#### YOUR ASSIGNMENT
Without any images, write the listing below out word for word.

#### SUPPLIED MATERIAL
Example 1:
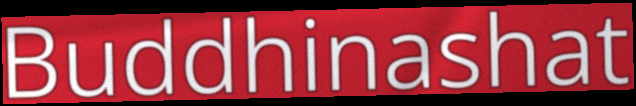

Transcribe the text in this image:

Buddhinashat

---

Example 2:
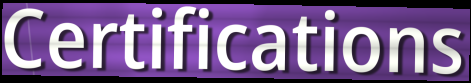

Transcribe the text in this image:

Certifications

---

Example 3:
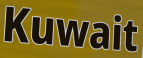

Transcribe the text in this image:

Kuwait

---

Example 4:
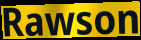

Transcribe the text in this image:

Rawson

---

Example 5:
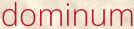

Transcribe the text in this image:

#### COMPLETED EXERCISE
Example 1:

Transcribe the text in this image:

Buddhinashat

---

Example 2:

Transcribe the text in this image:

Certifications

---

Example 3:

Transcribe the text in this image:

Kuwait

---

Example 4:

Transcribe the text in this image:

Rawson

---

Example 5:

Transcribe the text in this image:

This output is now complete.